The reason I let the milk go sour is because I’m currently working my way through Tea Mountain. This isn’t an actual mountain, but a large silver caddy filled with bags of fancy leaf teas I’ve been given or bought over the past year or two.

Fancy leaf teas are the kind of thing that appeal to me when I’m feeling aspirational. “How sophisticated!” I think, “I’ll invite my friends round, we’ll drink tea from a teapot, eat tiny cakes and discuss literature, the arts and political stuff.”

In reality, when I invite my friends round, we drink wine, eat chips and play increasingly obscure games of Shag, Marry, Kill (the round where I had to choose between Robert Peston, John Simpson and Andrew Marr was particularly tricky). The bags of hand-plucked white tea and rosebud strewn black tea stay in their caddy, unwanted and ignored. When I do remember to drink tea, it’s a tan-tights stew of builders brew made with papery bags and a splash of milk that has to be suspiciously sniffed before being poured.

But I’m trying to make my way up Tea Mountain and drink it down to size. My bleary mornings are now sluiced with sencha tea from Japan, jasmine tea from China and, weirdly but not unpleasantly, gingerbread flavoured red bush tea from God Knows Where. And none of these teas need milk. Which means the milk sniffing is now 100 times more likely to result in gagging and retching.

Hence the sour milk. And even more hence, the sour milk, chocolate and ginger cake. It’s a solid little cake hewn from lumpen milk and the ends of bags of flour and jars of ginger. If I’d had some dark chocolate tucked away in the cupboard I would’ve chopped it up and added it with the ginger.
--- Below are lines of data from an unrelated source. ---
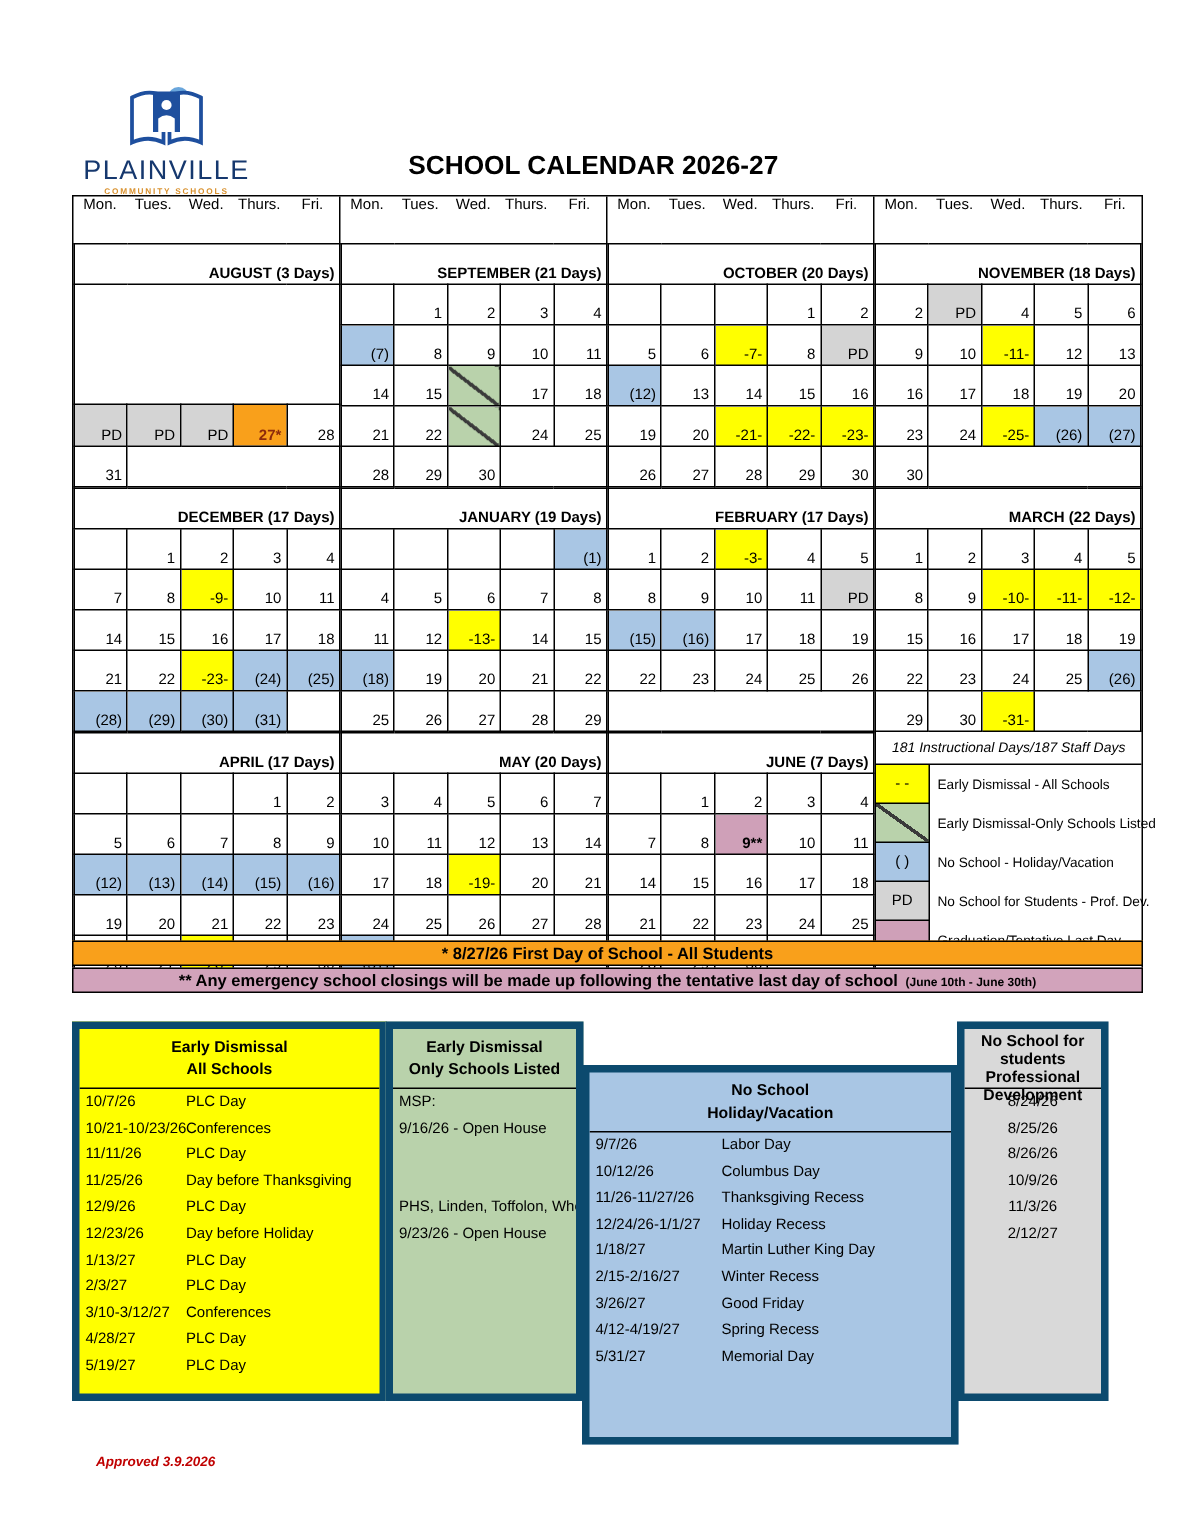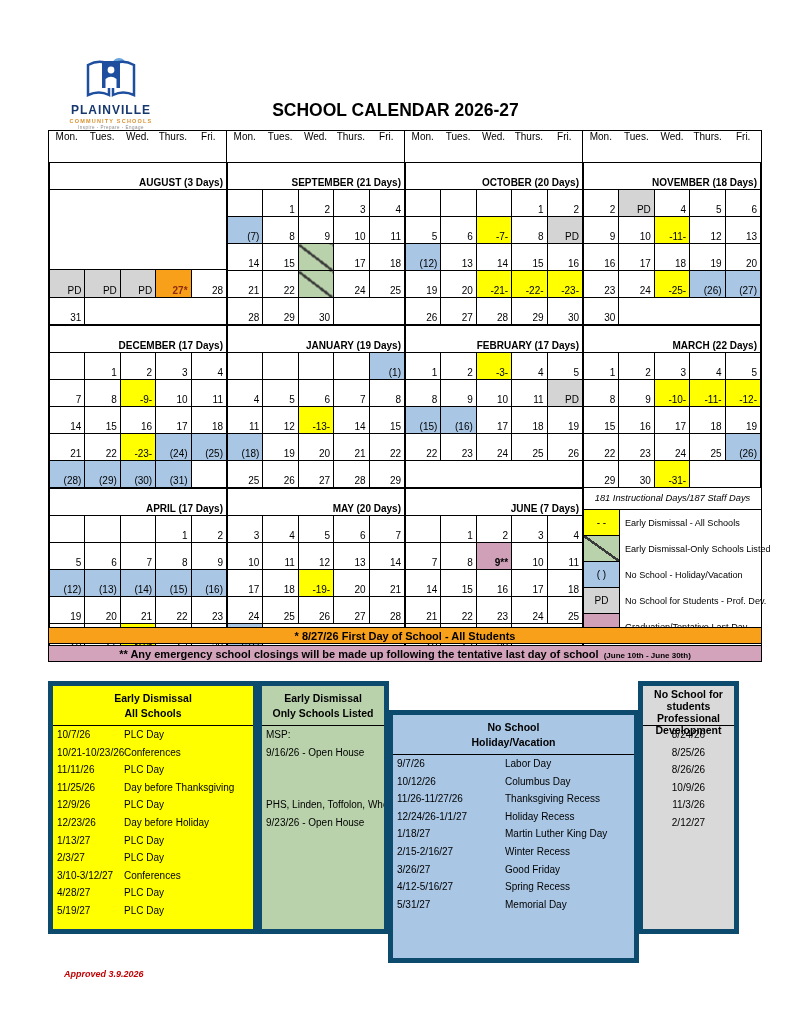--- a/index.html
+++ b/index.html
@@ -9,7 +9,7 @@
   
   .logo{position:absolute;left:52px;top:56px;width:118px;text-align:center;}
   .logo svg{display:block;margin:0 auto;}
-  .logo-name{font-size:12px;font-weight:bold;color:#16386e;letter-spacing:1px;margin-top:1px;}
+  .logo-name{font-size:18px;font-weight:normal;color:#16386e;letter-spacing:1px;margin-top:1px;}
   .logo-sub{font-size:5.5px;font-weight:bold;color:#d9912e;letter-spacing:1.2px;margin-top:1px;}
   .logo-tag{font-size:4.5px;color:#8a8a8a;letter-spacing:.5px;margin-top:1px;}
 

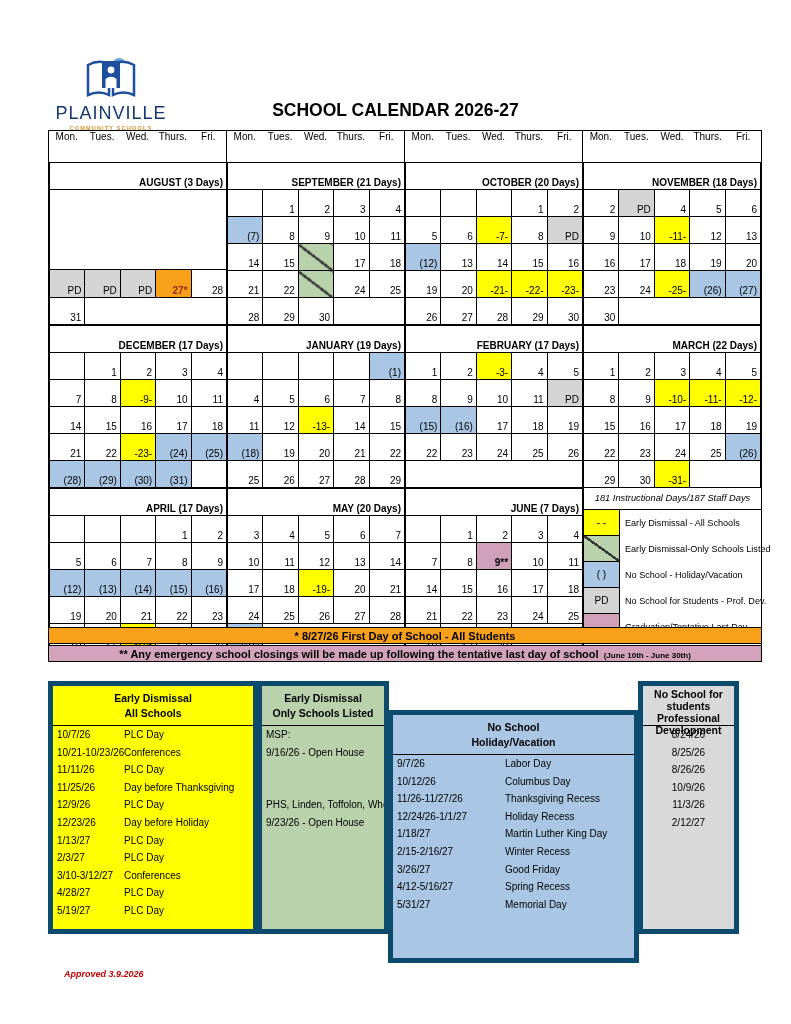--- a/index.html
+++ b/index.html
@@ -70,7 +70,7 @@
   .bt-row{height:17.6px;line-height:17.6px;font-size:10px;white-space:nowrap;overflow:hidden;}
   .bt-date{display:inline-block;padding-left:4px;box-sizing:border-box;}
   .bt-yellow .bt-date{width:71px;}
-  .bt-blue .bt-date{width:112px;}
+  .bt-blue .bt-date{width:88px;}
   .bt-line{padding-left:4px;}
   .bt-center{text-align:center;}
 

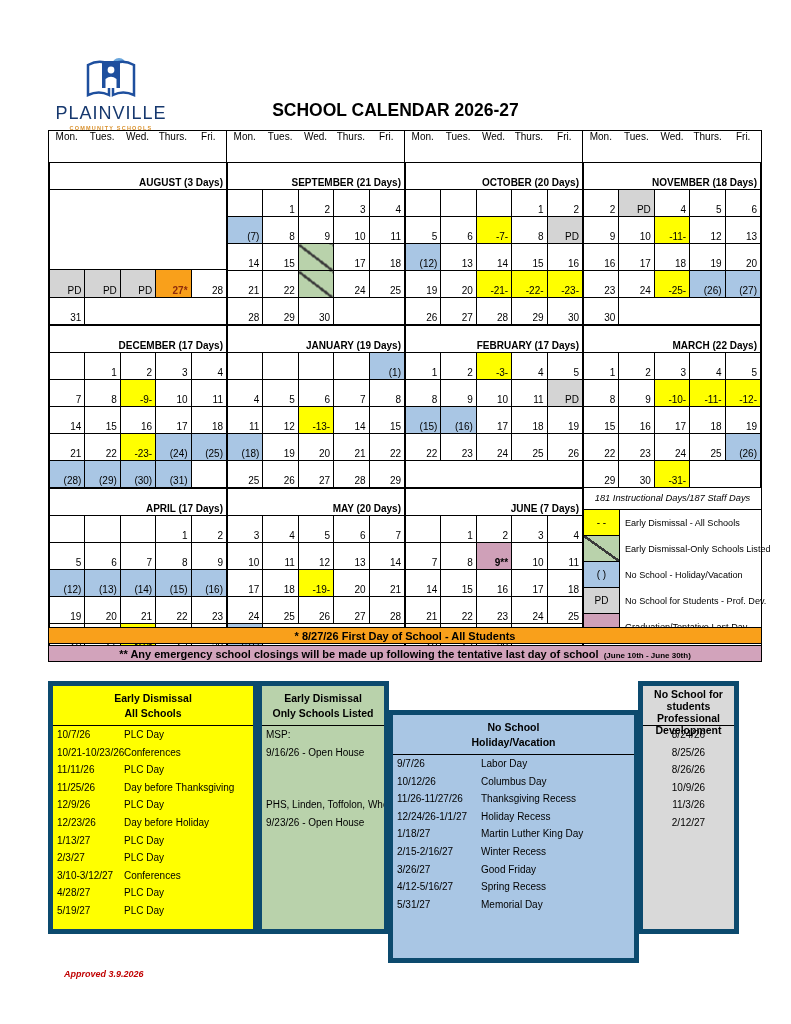--- a/index.html
+++ b/index.html
@@ -643,7 +643,7 @@
         <div class="bt-row"><span class="bt-date">1/18/27</span><span>Martin Luther King Day</span></div>
         <div class="bt-row"><span class="bt-date">2/15-2/16/27</span><span>Winter Recess</span></div>
         <div class="bt-row"><span class="bt-date">3/26/27</span><span>Good Friday</span></div>
-        <div class="bt-row"><span class="bt-date">4/12-5/16/27</span><span>Spring Recess</span></div>
+        <div class="bt-row"><span class="bt-date">4/12-4/19/27</span><span>Spring Recess</span></div>
         <div class="bt-row"><span class="bt-date">5/31/27</span><span>Memorial Day</span></div>
         <div class="bt-row"><span class="bt-date"></span><span></span></div>
         <div class="bt-row"><span class="bt-date"></span><span></span></div>

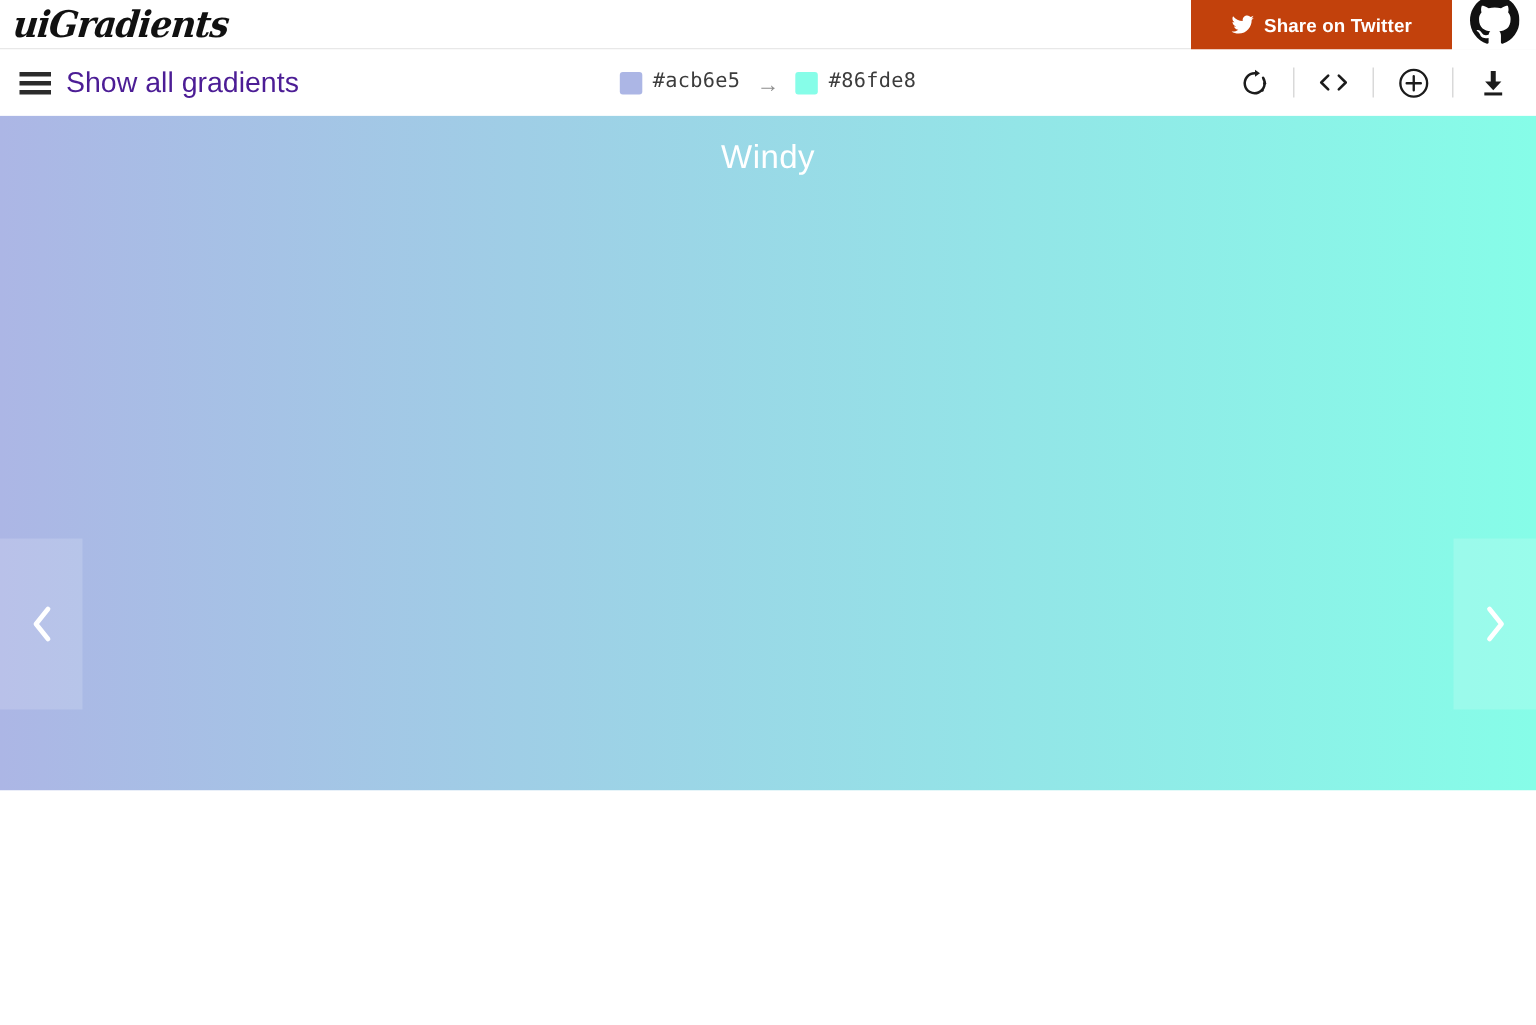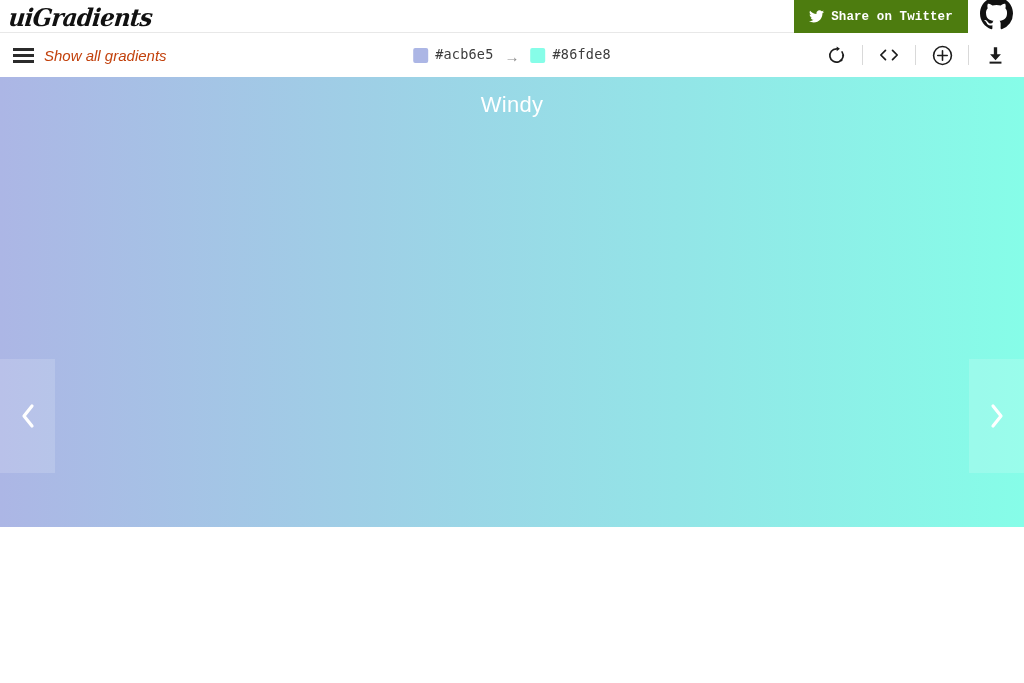--- a/index.html
+++ b/index.html
@@ -258,7 +258,7 @@
 
   <div class="share-group">
 
-    <button class="share-btn share-twitter" style="background: #4d7c0f; font-family: Liberation Mono, monospace;">
+    <button class="share-btn share-twitter" style="background: #c2410c;">
       <span>
         <svg width="15" height="13" viewBox="0 0 24 20" aria-hidden="true">
           <path fill="#ffffff" d="M24 2.4c-.9.4-1.8.7-2.8.8 1-.6 1.8-1.6 2.2-2.7-1 .6-2 1-3.1 1.2A4.9 4.9 0 0 0 16.8 0c-2.7 0-4.9 2.2-4.9 4.9 0 .4 0 .8.1 1.1C7.9 5.8 4.2 3.8 1.7.8c-.4.7-.7 1.6-.7 2.5 0 1.7.9 3.2 2.2 4.1-.8 0-1.6-.2-2.2-.6v.1c0 2.4 1.7 4.4 3.9 4.8-.4.1-.8.2-1.3.2-.3 0-.6 0-.9-.1.6 2 2.4 3.4 4.6 3.4-1.7 1.3-3.8 2.1-6.1 2.1-.4 0-.8 0-1.2-.1 2.2 1.4 4.8 2.2 7.5 2.2 9.1 0 14-7.5 14-14v-.6c1-.7 1.8-1.6 2.5-2.6z"></path>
The cooking time is approximate because my oven can, at best, be described as capricious. At worst I’d say it’s just plain broken and I’m hopeful that one day soon I’ll have an oven that doesn’t pick temperatures on a whim and occasionally swing the door open when my back is turned. Still, the cake came out baked and if I can make a cake out of spoiled dairy in a creaking heap of an oven, then I’m sure you can too.

Sour milk chocolate ginger cake 2

Sour milk, chocolate and ginger cake
Serves 8

60g butter, melted, plus extra for greasing
200g self raising flour
25g cocoa
1 tsp ground ginger
1 tsp ground cinnamon
1 tsp bicarbonate of soda
125g soft light brown sugar
60g stem ginger in syrup, drained and chopped
2 medium eggs, beaten
300ml sour milk (or buttermilk if you haven’t been slatternly enough to let a load of milk go sour)

Preheat the oven to gas mark/180°C/fan oven 160°C. Grease a 20cm square cake tin and line the base with milk. Set aside.

Sift the flour, cocoa powder, spice, bicarbonate of soda and a pinch of salt into a large mixing bowl. Stir in the sugar and stem ginger.

Beat the eggs and sour milk together and then stir them into the dry ingredients to combine. Scrape the batter into the cake tin and bake for around 30 minutes or until a skewer inserted into the cake comes out clean.